Linux officially support both the UEFI and BIOS firmwares. However Windows supports UEFI only with Vista SP1+ x86_64 and only with GPT partitioning so the open source community is ahead of the game. However, all Dell laptops have bugs in their UEFI firmware preventing them from booting but at least this can be remedied by using the newly released Kernel 3.0 which contains the necessary patches. A problem would arise, potentially, if users wanted to roll their own kernel. Would it automatically include the signed keys? What about booting a GNU/Linux distro running virtually inside a Windows session?
It may also be that the real target is not so much desktops and laptops but smart phones and tablets (at which Windows 8 will be targeted). Given the success of Android on both those platforms it would make sense for Microsoft to try and circumvent anyone attempting to jailbreak those devices to run either their own versions of a GNU/Linux or Android, including dual booting. However, hacking has always been a digital arms race and it is an absolute certainty that whatever locks either Microsoft or hardware vendors invent will be circumvented. That's a given, and whilst it will not deter the seasoned and hardened GNU/Linux users, it will represent yet another obstacle to newcomers adopting it-and all the uber eye candy in the Unity desktop won't get round that initial problem.
The truth of the matter is that this kind of "security through obscurity" just never works
One option to get round all of this is to abandon the GRUB boot loader that uses a GPL license and settle for LiLo (Linux Loader) that uses a BSD license. This enables proprietary code to be incorporated without compromising the terms of the license and although I haven't used LILO since Redhat 9 and early SuSE days, it'still available and under active development. However, although LILO might bypass license issues by using a BSD license rather than the GPL3, it does appear to have significant technical issues with UEFI.
The other option is design a public key for the boot loaders that can be used with the GPL-licensed boot loaders.

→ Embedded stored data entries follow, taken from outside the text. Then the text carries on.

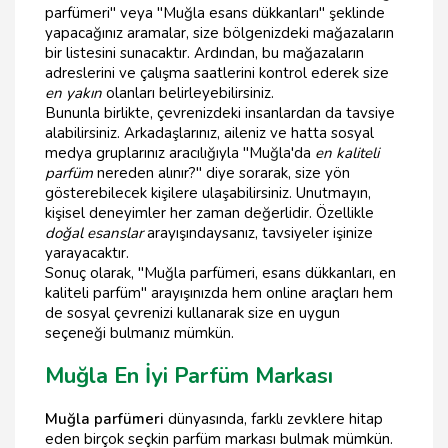
parfümeri" veya "Muğla esans dükkanları" şeklinde
yapacağınız aramalar, size bölgenizdeki mağazaların
bir listesini sunacaktır. Ardından, bu mağazaların
adreslerini ve çalışma saatlerini kontrol ederek size
en yakın
olanları belirleyebilirsiniz.
Bununla birlikte, çevrenizdeki insanlardan da tavsiye
alabilirsiniz. Arkadaşlarınız, aileniz ve hatta sosyal
medya gruplarınız aracılığıyla "Muğla'da
en kaliteli
parfüm
nereden alınır?" diye sorarak, size yön
gösterebilecek kişilere ulaşabilirsiniz. Unutmayın,
kişisel deneyimler her zaman değerlidir. Özellikle
doğal esanslar
arayışındaysanız, tavsiyeler işinize
yarayacaktır.
Sonuç olarak, "Muğla parfümeri, esans dükkanları, en
kaliteli parfüm" arayışınızda hem online araçları hem
de sosyal çevrenizi kullanarak size en uygun
seçeneği bulmanız mümkün.
Muğla En İyi Parfüm Markası
Muğla parfümeri
dünyasında, farklı zevklere hitap
eden birçok seçkin parfüm markası bulmak mümkün.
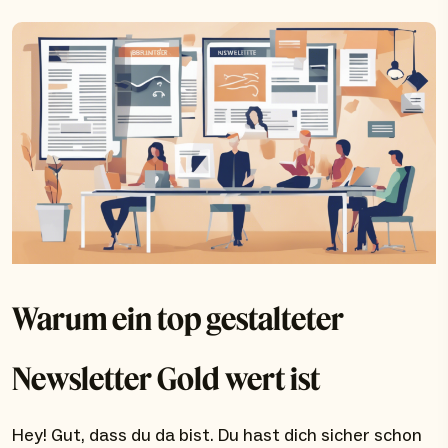
Warum ein top gestalteter
Newsletter Gold wert ist
Hey! Gut, dass du da bist. Du hast dich sicher schon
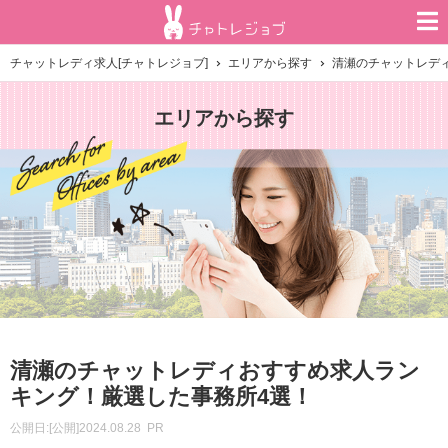
チャットレディ求人[チャトレジョブ]
エリアから探す
清瀬のチャットレデ
エリアから探す
清瀬のチャットレディおすすめ求人ラン
キング！厳選した事務所4選！
公開日:
[公開]2024.08.28
PR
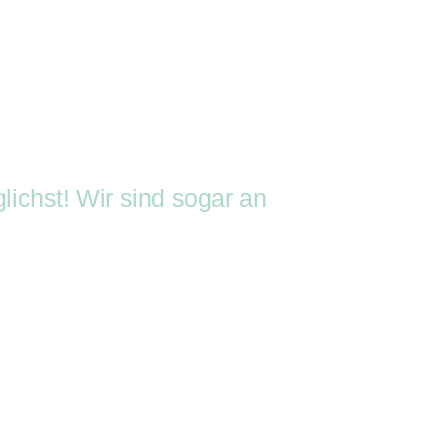
er-Kit
Geschenke-Kiste
ube
iste
ichst! Wir sind sogar an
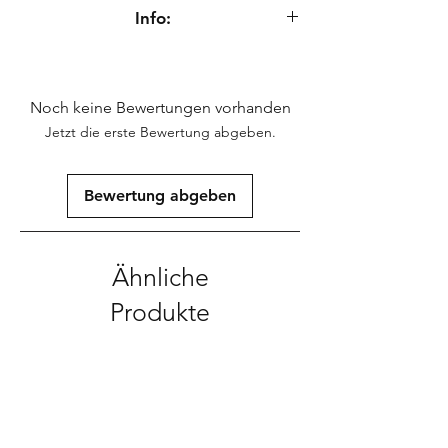
30 Samen
Info:
Saatgut für wissenschaftliche Zwecke zur
Erhaltung genetischer Ressourcen.
Noch keine Bewertungen vorhanden
Jetzt die erste Bewertung abgeben.
Bewertung abgeben
Ähnliche
Produkte
Neu
Neu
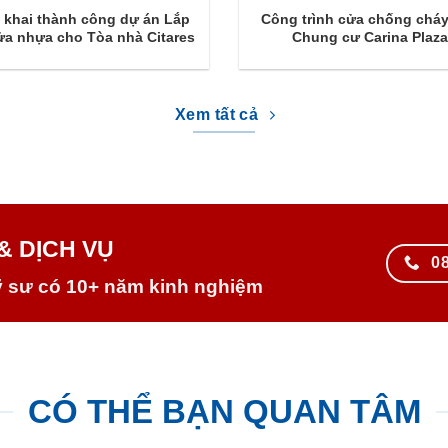
n khai thành công dự án Lắp
Công trình cửa chống chá
ửa nhựa cho Tòa nhà Citares
Chung cư Carina Plaz
Xem tất cả
& DỊCH VỤ
0
ỹ sư có 10+ năm kinh nghiệm
CÓ THỂ BẠN QUAN TÂM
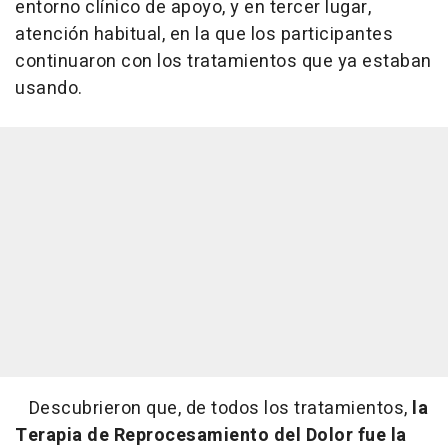
entorno clínico de apoyo, y en tercer lugar,
atención habitual, en la que los participantes
continuaron con los tratamientos que ya estaban
usando.
Descubrieron que, de todos los tratamientos,
la
Terapia de Reprocesamiento del Dolor fue la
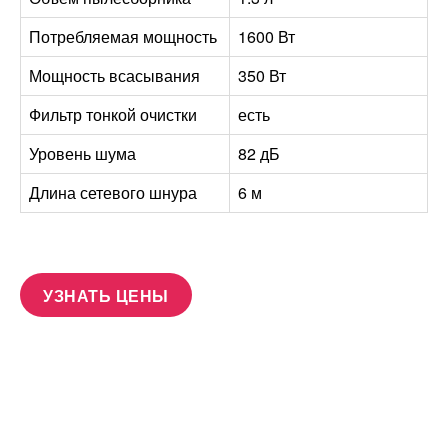
Потребляемая мощность
1600 Вт
Мощность всасывания
350 Вт
Фильтр тонкой очистки
есть
Уровень шума
82 дБ
Длина сетевого шнура
6 м
УЗНАТЬ ЦЕНЫ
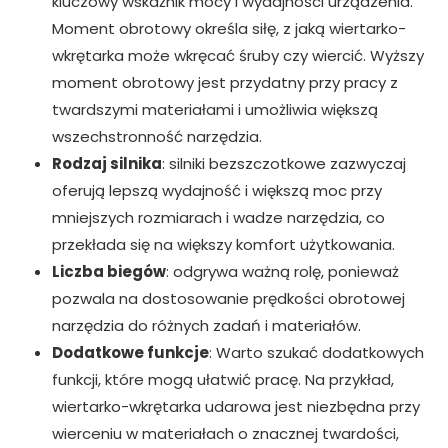
kluczowy wskaźnik mocy i wydajności urządzenia.
Moment obrotowy określa siłę, z jaką wiertarko-
wkrętarka może wkręcać śruby czy wiercić. Wyższy
moment obrotowy jest przydatny przy pracy z
twardszymi materiałami i umożliwia większą
wszechstronność narzędzia.
Rodzaj silnika
: silniki bezszczotkowe zazwyczaj
oferują lepszą wydajność i większą moc przy
mniejszych rozmiarach i wadze narzędzia, co
przekłada się na większy komfort użytkowania.
Liczba biegów
: odgrywa ważną rolę, ponieważ
pozwala na dostosowanie prędkości obrotowej
narzędzia do różnych zadań i materiałów.
Dodatkowe funkcje
: Warto szukać dodatkowych
funkcji, które mogą ułatwić pracę. Na przykład,
wiertarko-wkrętarka udarowa jest niezbędna przy
wierceniu w materiałach o znacznej twardości,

The computer will be configured to allow these keys but the problem with this approach is that the malware makers will find about this key and the whole idea of secure boot would become non-existent. Don't forget that signed malware is not impossible (for example, the DigiNotar CA compromise. You can envisage a situation where the signed malware gets in, blacklists the official Windows keys and then proceeds to whitelists its own, resulting in a system where you can't remove the virus .. unless you re-jailbreak it. The truth of the matter is that this kind of "security through obscurity" just never works. Sooner or later the code is hacked and they have to build a a better mousetrap.

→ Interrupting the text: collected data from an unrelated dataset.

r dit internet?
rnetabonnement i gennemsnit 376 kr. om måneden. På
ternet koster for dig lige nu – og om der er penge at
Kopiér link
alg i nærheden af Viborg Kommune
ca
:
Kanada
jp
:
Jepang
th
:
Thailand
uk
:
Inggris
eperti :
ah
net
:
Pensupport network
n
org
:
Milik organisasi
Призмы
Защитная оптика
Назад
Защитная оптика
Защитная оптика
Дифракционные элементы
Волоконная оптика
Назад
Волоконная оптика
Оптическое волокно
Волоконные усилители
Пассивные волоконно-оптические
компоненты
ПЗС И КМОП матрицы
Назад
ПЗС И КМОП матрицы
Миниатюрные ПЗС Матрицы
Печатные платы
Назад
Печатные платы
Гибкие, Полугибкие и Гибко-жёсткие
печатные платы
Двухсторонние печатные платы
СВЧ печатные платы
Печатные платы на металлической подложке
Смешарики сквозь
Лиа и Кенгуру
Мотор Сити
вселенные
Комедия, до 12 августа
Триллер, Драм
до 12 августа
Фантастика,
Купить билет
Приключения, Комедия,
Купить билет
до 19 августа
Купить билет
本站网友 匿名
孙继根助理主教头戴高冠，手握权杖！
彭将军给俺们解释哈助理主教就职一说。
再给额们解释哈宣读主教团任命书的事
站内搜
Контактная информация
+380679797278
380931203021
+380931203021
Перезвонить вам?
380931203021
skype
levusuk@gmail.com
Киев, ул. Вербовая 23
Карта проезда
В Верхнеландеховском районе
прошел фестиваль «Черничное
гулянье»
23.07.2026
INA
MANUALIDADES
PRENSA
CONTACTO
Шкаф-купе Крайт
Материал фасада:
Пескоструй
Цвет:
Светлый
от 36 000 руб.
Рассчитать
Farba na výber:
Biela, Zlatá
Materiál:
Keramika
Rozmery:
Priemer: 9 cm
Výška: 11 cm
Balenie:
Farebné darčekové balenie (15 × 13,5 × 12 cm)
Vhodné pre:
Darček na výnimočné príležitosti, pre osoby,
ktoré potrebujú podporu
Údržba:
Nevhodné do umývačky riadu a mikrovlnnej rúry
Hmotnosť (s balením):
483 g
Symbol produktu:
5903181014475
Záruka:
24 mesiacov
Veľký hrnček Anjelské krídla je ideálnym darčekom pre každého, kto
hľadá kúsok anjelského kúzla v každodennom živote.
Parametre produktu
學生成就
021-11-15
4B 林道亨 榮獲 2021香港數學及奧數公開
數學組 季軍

UEFI is a clear and present danger, intended or otherwise
One final thought: it might not be a bad idea to "stockpile" one very high spec laptop/desktop with a traditional BIOS to temporarily stave off the evil day when you have to bite the UEFI bullet. That should at least future proof matters for quite a few years and if things turn out well the UEFI hurdle will be cleared. I had planned to postpone a purchase of a new laptop until November next year. I might just bring that date forward.
In the meantime I agree with the runes of the blogsphere in the last few weeks. UEFI is a clear and present danger, intended or otherwise. We should be worried but it's not yet quite time to hit the panic alarm and start shouting rape. Not just yet. It all comes down to how the OEMS react so I'm keeping my batteries (and my bank account) fully charged. Just in case.